Records drawn from a dataset
=-=-=

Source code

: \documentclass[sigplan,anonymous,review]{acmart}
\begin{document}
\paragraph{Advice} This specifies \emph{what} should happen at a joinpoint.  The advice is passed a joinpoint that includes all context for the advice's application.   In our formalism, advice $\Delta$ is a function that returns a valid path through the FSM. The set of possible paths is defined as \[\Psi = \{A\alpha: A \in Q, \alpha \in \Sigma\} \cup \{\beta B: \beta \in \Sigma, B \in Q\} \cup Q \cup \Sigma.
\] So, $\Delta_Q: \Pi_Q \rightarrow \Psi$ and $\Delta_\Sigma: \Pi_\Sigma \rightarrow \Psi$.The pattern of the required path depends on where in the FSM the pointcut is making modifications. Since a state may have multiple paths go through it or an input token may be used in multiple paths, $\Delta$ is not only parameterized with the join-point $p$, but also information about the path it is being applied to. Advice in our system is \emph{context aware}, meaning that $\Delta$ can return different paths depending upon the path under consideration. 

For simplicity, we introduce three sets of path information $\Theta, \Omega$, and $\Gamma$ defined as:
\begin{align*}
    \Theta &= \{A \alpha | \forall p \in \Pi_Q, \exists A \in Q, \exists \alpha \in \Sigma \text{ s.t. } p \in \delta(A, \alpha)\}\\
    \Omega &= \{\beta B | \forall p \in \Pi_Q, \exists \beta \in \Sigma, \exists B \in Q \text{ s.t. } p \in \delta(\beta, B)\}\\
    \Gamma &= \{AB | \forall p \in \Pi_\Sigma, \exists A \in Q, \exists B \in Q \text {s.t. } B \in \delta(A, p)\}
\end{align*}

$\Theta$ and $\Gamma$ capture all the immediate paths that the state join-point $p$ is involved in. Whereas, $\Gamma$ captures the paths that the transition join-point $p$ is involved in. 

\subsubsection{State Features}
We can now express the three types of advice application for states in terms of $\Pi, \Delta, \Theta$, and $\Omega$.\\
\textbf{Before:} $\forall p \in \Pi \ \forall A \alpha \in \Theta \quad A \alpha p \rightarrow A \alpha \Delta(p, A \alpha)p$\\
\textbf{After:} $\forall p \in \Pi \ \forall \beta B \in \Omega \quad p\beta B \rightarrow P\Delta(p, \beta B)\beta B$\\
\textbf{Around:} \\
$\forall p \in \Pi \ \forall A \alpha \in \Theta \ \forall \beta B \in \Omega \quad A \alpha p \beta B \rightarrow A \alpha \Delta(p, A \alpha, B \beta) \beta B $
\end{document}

=-=-=

▶ Exercise: Output every record without changing any wording.

▶ Output:
Source code

: \documentclass[sigplan,anonymous,review]{acmart}
\begin{document}
\paragraph{Advice} This specifies \emph{what} should happen at a joinpoint.  The advice is passed a joinpoint that includes all context for the advice's application.   In our formalism, advice $\Delta$ is a function that returns a valid path through the FSM. The set of possible paths is defined as \[\Psi = \{A\alpha: A \in Q, \alpha \in \Sigma\} \cup \{\beta B: \beta \in \Sigma, B \in Q\} \cup Q \cup \Sigma.
\] So, $\Delta_Q: \Pi_Q \rightarrow \Psi$ and $\Delta_\Sigma: \Pi_\Sigma \rightarrow \Psi$.The pattern of the required path depends on where in the FSM the pointcut is making modifications. Since a state may have multiple paths go through it or an input token may be used in multiple paths, $\Delta$ is not only parameterized with the join-point $p$, but also information about the path it is being applied to. Advice in our system is \emph{context aware}, meaning that $\Delta$ can return different paths depending upon the path under consideration. 

For simplicity, we introduce three sets of path information $\Theta, \Omega$, and $\Gamma$ defined as:
\begin{align*}
    \Theta &= \{A \alpha | \forall p \in \Pi_Q, \exists A \in Q, \exists \alpha \in \Sigma \text{ s.t. } p \in \delta(A, \alpha)\}\\
    \Omega &= \{\beta B | \forall p \in \Pi_Q, \exists \beta \in \Sigma, \exists B \in Q \text{ s.t. } p \in \delta(\beta, B)\}\\
    \Gamma &= \{AB | \forall p \in \Pi_\Sigma, \exists A \in Q, \exists B \in Q \text {s.t. } B \in \delta(A, p)\}
\end{align*}

$\Theta$ and $\Gamma$ capture all the immediate paths that the state join-point $p$ is involved in. Whereas, $\Gamma$ captures the paths that the transition join-point $p$ is involved in. 

\subsubsection{State Features}
We can now express the three types of advice application for states in terms of $\Pi, \Delta, \Theta$, and $\Omega$.\\
\textbf{Before:} $\forall p \in \Pi \ \forall A \alpha \in \Theta \quad A \alpha p \rightarrow A \alpha \Delta(p, A \alpha)p$\\
\textbf{After:} $\forall p \in \Pi \ \forall \beta B \in \Omega \quad p\beta B \rightarrow P\Delta(p, \beta B)\beta B$\\
\textbf{Around:} \\
$\forall p \in \Pi \ \forall A \alpha \in \Theta \ \forall \beta B \in \Omega \quad A \alpha p \beta B \rightarrow A \alpha \Delta(p, A \alpha, B \beta) \beta B $
\end{document}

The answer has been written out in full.